Criticisms of Vancouver as a project cargo port aren’t confined to the U.S., however. “Vancouver is a very difficult port,” said Ed Bernard of Ontario-based Precision Group. Only about five per cent of the company’s project cargo business comes through the west coast, but when it does, it is usually through the port of Tacoma, Wash., said Mr. Bernard who is Vice-President of the company’s Precision Project Cargo Division Inc. and Precision Specialized Division Inc. “Almost everything big comes into Tacoma,” Mr. Bernard said. “And in some cases, if it’s really big, it’ll get barged to Idaho and from Idaho it comes off the barge and then it’s trucked up into Alberta.”

Mr. Erno said he doesn’t expect that Vancouver will ever capture 100 per cent of the project cargo trade with Alberta. For example, it might make sense for a ship carrying multiple cargoes with multiple destinations in Canada and the U.S. to discharge at Tacoma. A few years ago, though, shippers wouldn’t even consider Vancouver as an option, he said. “But now they have that option,” Mr. Erno said.

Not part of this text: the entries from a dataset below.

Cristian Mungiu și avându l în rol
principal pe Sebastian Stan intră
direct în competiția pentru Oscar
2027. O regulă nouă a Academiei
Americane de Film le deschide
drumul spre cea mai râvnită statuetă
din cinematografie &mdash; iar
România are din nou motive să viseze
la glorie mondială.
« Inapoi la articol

Controversy swirls around pipeline proposals

Whether that cargo will include breakbulk and project cargo to build future pipelines for oil, diluted bitumen, or LNG remains an open question. The proposed projects remain highly controversial in B.C. For example, in a non-binding referendum in April, Kitimat residents voted 58.4 per cent against the Enbridge Northern Gateway pipeline. And later that month, federal Green Party leader Elizabeth May and B.C. Green Party MLA Andrew Weaver called upon the B.C. government to allow cross-examination into hearings for the proposed Kinder Morgan pipeline in the south of the province.

The Kinder Morgan proposal, which would twin an existing pipeline, has garnered support from union workers, a traditional constituency of B.C.’s New Democrats. Then NDP leader Adrian Dix’s opposition to that pipeline was blamed for costing the NDP the provincial election last May.

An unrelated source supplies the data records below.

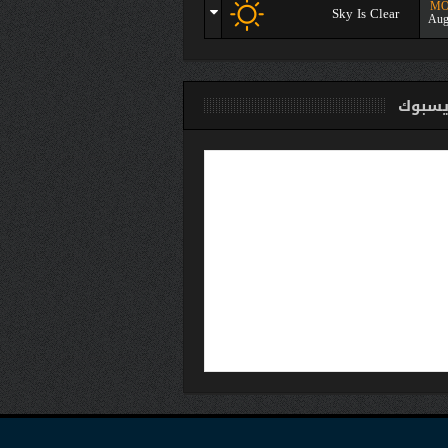
M
Sky Is Clear
Aug
سبوك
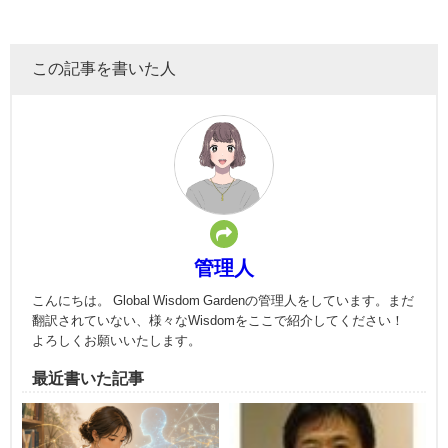
この記事を書いた人
管理人
こんにちは。 Global Wisdom Gardenの管理人をしています。まだ
翻訳されていない、様々なWisdomをここで紹介してください！
よろしくお願いいたします。
最近書いた記事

Also in April, the federal government pledged $9.1 million toward a $20 million Ocean Networks Canada’s early warning system for detecting earthquakes and oil spills. Critics considered that to be a sign of the federal government’s determination to forge ahead with pipelines and their associated increase in tanker traffic. However, in making the announcement, minister of state for Western Economic Diversification, Michelle Rempel, said the government won’t support any project unless it’s proven to be safe.

And as for that deputy ministers report, Will Horter, Executive Director of the Dogwood Initiative environmental organization, said in a statement: “This report does not change the fact that a clear majority of British Columbians do not want an expansion of crude oil tanker traffic on our coast, nor the increased threat of an oil spill that would come with it.”